Впрочем, Н. И. Астров несколько иначе определял отношение либеральной группы:
«Мы не хотели усмотреть в этом принятие нового — правого — курса. Но это было и не то, что мы предполагали, ибо образовывалось новое правительство — не определенного политического курса, связанное с Вами единством понимания политических задач, а чисто техническое для наилучшего разрешения невероятно сложных технических задач, выдвинутых временем и обстановкой.
Политический момент отступал на задний план, стушевался перед техническими трудностями задач.
Отсюда — право выбора техников отовсюду».

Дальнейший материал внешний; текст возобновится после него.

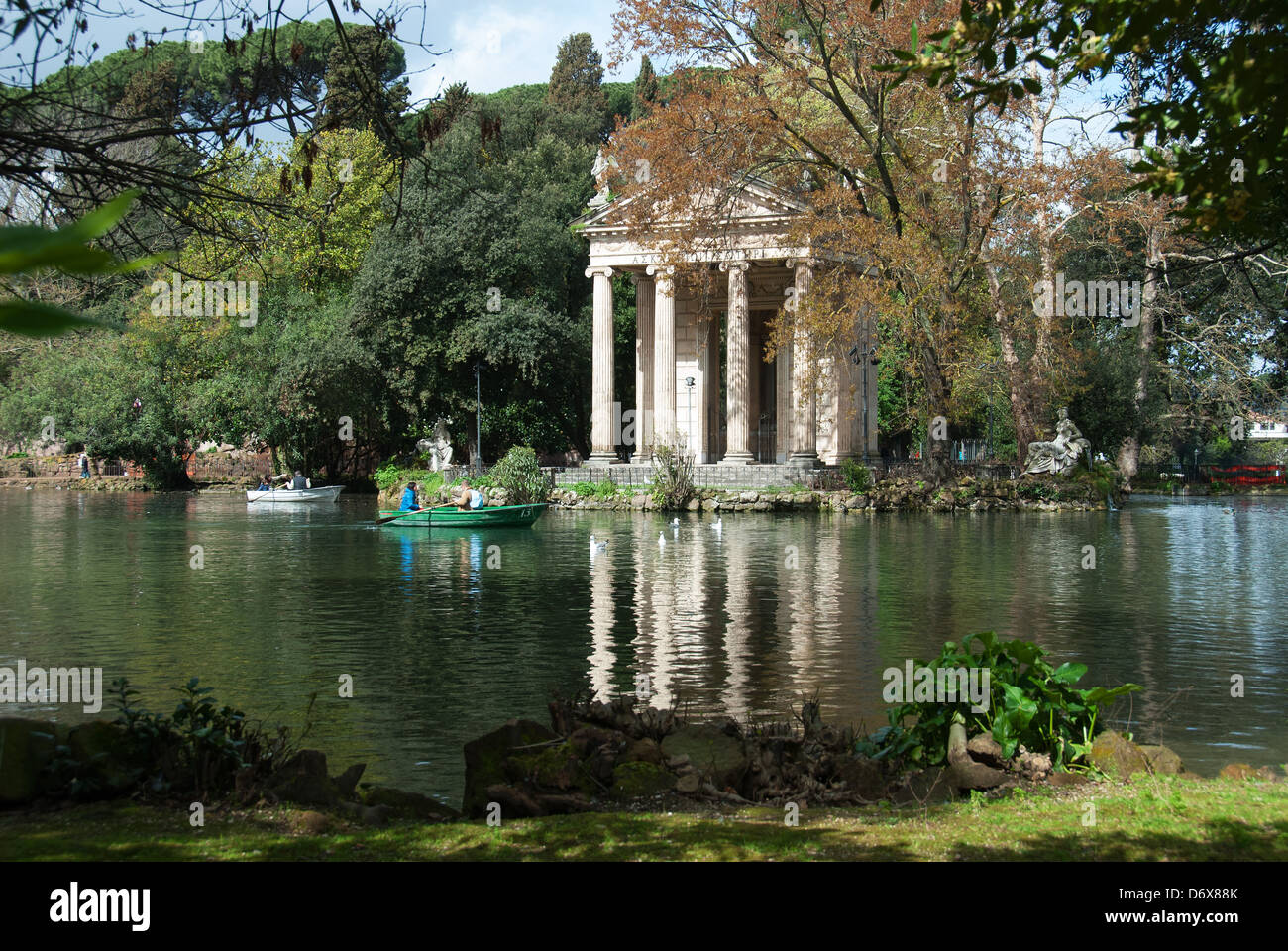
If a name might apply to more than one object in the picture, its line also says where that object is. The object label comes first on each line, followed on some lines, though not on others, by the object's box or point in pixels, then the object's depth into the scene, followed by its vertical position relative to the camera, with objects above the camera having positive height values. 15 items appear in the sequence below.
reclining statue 47.38 +0.50
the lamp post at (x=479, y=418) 51.58 +2.39
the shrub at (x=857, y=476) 45.47 -0.25
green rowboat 34.34 -1.30
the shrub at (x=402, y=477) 50.06 -0.15
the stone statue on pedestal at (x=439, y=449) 55.41 +1.18
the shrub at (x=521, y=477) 42.50 -0.15
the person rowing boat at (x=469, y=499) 34.94 -0.77
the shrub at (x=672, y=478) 44.19 -0.28
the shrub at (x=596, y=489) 47.38 -0.69
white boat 47.78 -0.85
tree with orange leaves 34.19 +9.54
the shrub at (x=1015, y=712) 8.20 -1.74
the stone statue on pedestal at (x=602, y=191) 53.62 +12.98
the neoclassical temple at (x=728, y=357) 51.47 +5.50
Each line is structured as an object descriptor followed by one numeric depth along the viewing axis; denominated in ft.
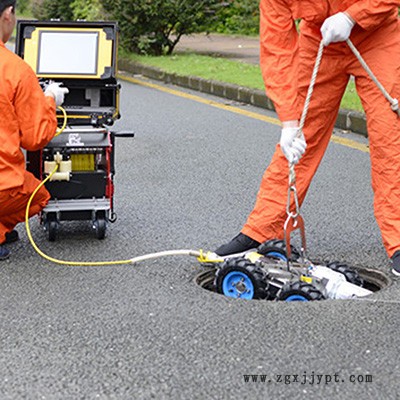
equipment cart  18.61
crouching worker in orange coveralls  16.93
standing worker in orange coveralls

Главы остальных ведомств остались на своих местах, а не получившие портфелей члены бывшего «Особого совещания», кроме Соколова, вошли в состав «Совещания по законодательным предположениям». В таком виде новое правительство — по существу старое, перейдя в Новороссийск, некоторое время еще продолжало свою деятельность, в силу сложившейся обстановки сводившуюся исключительно к ведению текущих дел.
Наступал период ликвидации и эвакуации.
Все эти перипетии, связанные с «реорганизацией» правительства, представляют, может быть, интерес для истории русской общественности. Но, как показало ближайшее будущее, то или иное решение никакого влияния на ход событий уже оказать не могло.
Я не знаю, нужно ли говорить о тех побуждениях, которые руководили мною в дни перестроения власти… Мне казалось, что и тогда они были достаточно ясны и вовсе не прикровенны.
В сущности, все в правительстве должно было оставаться по-старому до создания новых форм управления, слагавшихся в процессе работы Южно-русской конференции.
Последние приказы мои означали: невозможность опереться на либералов, нежелание передать власть всецело в руки правых, политический тупик и личную драму правителя.
В более широком обобщении они свидетельствовали об одном, давно назревшем и теперь особенно ярко обнаружившемся явлении: о кризисе русского либерализма.